Arrivato alle 9.21 e ripartito poco prima delle 12.30, il suo ritorno in 'ufficio' è durato tre ore. Dopo i test fisici di rito, Cristiano si è messo agli ordini di Maurizio Sarri per una seduta divisa in piccoli gruppi sotto l'imperativo del distanziamento. Durante questi due mesi abbondanti di stand-by, il portoghese non ha mai smesso di allenarsi, documentando fatiche e muscoli su Instagram. La carica, quindi, è rimasta uguale, la tensione sempre con un voltaggio altissimo: perché se si giocherà, lui dovrà essere al top.
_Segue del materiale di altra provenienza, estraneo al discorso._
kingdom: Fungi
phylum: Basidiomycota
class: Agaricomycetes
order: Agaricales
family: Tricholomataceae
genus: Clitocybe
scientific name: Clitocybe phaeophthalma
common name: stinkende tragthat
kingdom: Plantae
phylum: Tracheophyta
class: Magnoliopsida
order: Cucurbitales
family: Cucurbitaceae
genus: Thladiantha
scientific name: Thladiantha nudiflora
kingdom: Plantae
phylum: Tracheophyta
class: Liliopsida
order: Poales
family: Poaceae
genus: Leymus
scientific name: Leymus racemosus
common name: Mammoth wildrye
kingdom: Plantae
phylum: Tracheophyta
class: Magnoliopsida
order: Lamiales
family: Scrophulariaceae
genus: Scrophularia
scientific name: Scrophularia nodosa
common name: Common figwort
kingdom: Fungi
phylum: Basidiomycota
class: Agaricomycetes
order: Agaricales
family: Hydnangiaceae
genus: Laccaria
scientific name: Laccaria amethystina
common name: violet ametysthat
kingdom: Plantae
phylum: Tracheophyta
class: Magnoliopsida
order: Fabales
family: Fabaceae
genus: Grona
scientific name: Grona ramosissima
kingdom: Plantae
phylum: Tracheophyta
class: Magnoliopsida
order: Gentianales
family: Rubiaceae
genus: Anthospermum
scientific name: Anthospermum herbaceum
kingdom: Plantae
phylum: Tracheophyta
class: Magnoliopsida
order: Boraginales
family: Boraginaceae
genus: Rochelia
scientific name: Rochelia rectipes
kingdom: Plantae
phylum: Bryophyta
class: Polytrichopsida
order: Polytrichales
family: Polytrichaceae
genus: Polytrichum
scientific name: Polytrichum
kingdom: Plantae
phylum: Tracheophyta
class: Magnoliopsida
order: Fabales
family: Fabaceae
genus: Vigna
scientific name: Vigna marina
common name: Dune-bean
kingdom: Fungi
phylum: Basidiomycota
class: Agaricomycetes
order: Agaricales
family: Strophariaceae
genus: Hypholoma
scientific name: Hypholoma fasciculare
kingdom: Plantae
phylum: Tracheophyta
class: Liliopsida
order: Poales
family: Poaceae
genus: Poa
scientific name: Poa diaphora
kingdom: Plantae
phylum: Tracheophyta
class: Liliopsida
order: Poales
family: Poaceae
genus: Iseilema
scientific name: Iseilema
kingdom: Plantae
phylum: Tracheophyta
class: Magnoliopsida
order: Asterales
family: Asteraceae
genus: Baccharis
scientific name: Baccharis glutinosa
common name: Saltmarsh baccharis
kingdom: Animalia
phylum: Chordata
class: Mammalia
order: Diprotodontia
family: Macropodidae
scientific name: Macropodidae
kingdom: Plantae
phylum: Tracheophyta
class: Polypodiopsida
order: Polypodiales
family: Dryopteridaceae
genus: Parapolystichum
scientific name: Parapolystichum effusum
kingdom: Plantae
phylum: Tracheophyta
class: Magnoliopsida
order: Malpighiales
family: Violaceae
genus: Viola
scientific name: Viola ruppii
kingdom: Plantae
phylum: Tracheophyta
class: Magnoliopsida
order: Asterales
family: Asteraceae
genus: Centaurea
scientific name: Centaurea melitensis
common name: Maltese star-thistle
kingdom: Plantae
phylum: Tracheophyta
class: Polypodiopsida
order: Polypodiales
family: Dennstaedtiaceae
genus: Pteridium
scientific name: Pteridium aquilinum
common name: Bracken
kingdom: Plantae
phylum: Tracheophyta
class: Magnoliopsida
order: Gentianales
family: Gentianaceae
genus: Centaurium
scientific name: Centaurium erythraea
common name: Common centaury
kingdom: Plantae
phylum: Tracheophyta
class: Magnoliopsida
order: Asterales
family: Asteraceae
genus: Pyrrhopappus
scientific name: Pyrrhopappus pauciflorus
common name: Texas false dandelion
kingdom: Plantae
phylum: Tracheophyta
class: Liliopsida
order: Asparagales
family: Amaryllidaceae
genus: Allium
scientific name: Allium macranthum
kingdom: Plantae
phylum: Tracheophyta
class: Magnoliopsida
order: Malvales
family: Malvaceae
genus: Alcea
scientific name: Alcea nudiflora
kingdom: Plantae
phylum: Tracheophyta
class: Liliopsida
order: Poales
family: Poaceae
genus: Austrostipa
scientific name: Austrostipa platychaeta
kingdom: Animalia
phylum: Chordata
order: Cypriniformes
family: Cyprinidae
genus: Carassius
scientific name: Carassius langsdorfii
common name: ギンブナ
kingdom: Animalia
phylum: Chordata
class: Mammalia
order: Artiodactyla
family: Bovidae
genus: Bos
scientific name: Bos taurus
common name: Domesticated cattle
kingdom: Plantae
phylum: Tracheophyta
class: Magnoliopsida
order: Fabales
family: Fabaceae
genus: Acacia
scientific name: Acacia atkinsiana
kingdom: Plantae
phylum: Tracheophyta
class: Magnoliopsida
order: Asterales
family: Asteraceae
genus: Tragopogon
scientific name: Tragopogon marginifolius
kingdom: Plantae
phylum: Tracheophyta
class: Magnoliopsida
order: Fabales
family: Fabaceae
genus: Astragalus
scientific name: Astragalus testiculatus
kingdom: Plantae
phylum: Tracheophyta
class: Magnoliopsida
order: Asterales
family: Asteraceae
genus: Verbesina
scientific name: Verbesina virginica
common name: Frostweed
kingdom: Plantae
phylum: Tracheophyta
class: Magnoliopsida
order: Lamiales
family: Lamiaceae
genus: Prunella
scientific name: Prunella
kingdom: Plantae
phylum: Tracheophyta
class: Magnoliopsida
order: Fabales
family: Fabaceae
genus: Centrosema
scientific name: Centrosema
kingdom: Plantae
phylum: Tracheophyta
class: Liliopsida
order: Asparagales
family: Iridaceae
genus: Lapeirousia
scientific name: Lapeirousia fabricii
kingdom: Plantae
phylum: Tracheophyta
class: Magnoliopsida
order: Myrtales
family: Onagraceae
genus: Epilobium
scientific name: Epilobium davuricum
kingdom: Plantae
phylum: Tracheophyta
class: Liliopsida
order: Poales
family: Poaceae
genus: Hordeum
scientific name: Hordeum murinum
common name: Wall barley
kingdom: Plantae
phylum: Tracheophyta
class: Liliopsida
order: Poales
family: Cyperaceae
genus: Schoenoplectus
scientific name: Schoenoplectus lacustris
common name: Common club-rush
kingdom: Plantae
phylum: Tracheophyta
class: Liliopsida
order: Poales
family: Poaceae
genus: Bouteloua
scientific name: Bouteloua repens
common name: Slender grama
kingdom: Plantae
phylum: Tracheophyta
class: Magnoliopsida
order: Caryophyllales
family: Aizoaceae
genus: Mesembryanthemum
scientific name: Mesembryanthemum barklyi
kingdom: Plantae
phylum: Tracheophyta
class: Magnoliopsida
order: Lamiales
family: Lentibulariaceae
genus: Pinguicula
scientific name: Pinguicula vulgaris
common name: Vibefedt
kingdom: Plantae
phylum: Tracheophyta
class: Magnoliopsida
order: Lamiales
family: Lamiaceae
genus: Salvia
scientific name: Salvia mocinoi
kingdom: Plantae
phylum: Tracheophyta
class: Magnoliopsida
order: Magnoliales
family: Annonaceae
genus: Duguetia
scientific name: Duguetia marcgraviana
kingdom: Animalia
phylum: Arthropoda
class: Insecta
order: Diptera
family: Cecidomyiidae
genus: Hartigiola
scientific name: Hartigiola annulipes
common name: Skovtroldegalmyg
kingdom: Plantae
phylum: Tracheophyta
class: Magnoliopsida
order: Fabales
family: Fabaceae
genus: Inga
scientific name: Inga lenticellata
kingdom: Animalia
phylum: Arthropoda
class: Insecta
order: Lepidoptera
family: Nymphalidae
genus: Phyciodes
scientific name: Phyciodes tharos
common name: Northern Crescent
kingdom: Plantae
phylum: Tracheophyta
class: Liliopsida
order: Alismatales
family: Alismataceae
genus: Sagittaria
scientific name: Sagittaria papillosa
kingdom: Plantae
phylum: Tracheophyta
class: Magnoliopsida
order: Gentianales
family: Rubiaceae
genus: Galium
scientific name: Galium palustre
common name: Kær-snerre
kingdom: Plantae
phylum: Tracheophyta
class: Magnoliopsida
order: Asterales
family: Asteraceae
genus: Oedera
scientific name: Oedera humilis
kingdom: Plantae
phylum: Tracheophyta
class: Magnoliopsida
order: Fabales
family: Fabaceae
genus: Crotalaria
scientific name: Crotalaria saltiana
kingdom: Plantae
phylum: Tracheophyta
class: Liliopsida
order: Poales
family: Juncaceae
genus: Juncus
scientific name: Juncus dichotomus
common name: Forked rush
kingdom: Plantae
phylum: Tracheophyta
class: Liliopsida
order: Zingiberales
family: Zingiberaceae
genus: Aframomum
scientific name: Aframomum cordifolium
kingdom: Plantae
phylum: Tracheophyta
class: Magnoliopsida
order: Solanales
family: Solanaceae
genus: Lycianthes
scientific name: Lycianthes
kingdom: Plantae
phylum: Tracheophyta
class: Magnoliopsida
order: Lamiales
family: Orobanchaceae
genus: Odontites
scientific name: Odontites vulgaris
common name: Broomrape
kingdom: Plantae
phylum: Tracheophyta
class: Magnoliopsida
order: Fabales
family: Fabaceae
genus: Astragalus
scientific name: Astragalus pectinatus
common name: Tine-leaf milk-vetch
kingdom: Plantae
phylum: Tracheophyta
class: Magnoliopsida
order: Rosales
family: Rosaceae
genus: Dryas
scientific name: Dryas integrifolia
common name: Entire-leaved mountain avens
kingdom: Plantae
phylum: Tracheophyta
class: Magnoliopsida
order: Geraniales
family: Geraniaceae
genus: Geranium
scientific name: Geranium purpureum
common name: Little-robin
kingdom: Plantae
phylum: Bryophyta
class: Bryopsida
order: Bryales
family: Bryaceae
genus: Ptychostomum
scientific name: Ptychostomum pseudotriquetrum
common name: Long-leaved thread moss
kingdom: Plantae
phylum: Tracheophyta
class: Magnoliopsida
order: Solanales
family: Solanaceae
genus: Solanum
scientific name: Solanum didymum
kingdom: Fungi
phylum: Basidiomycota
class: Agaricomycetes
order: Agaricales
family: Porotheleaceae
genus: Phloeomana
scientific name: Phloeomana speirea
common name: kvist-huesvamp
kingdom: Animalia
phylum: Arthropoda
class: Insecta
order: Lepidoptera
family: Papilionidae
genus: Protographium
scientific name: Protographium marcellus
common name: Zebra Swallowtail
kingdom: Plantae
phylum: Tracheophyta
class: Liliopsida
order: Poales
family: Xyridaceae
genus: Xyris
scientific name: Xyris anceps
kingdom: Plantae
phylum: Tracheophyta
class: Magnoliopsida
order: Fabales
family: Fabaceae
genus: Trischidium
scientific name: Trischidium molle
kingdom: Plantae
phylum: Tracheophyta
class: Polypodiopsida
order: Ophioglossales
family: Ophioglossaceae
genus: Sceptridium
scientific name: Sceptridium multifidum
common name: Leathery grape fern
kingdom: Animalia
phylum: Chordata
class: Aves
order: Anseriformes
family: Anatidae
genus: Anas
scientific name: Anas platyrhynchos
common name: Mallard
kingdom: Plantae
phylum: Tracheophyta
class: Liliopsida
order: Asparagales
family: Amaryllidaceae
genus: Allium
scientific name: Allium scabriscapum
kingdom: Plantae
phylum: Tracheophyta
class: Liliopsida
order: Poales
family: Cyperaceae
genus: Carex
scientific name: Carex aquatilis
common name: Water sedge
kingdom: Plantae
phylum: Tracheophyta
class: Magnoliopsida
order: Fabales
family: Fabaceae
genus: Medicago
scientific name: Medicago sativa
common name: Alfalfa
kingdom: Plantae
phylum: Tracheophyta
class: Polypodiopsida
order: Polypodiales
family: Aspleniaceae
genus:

E il sorriso con cui ha salutato cronisti e fotografi all'uscita dalla Continassa è un timbro di garanzia.

Il punto sui rientri

Ritrovato Ronaldo (in principio fu Pjanic), Sarri riabbraccerà entro questo weekend anche gli altri stranieri che stanno finendo il loro isolamento post-rientro: De Ligt, Szczesny, Khedira, Matuidi, Danilo, Douglas Costa e Alex Sandro. Tempi più lunghi per Rabiot e Higuain, ultimi a rientrare accolti dai rumors e dallo scetticismo della tifoseria: per entrambi il ritorno è previsto nell'ultima settimana di maggio.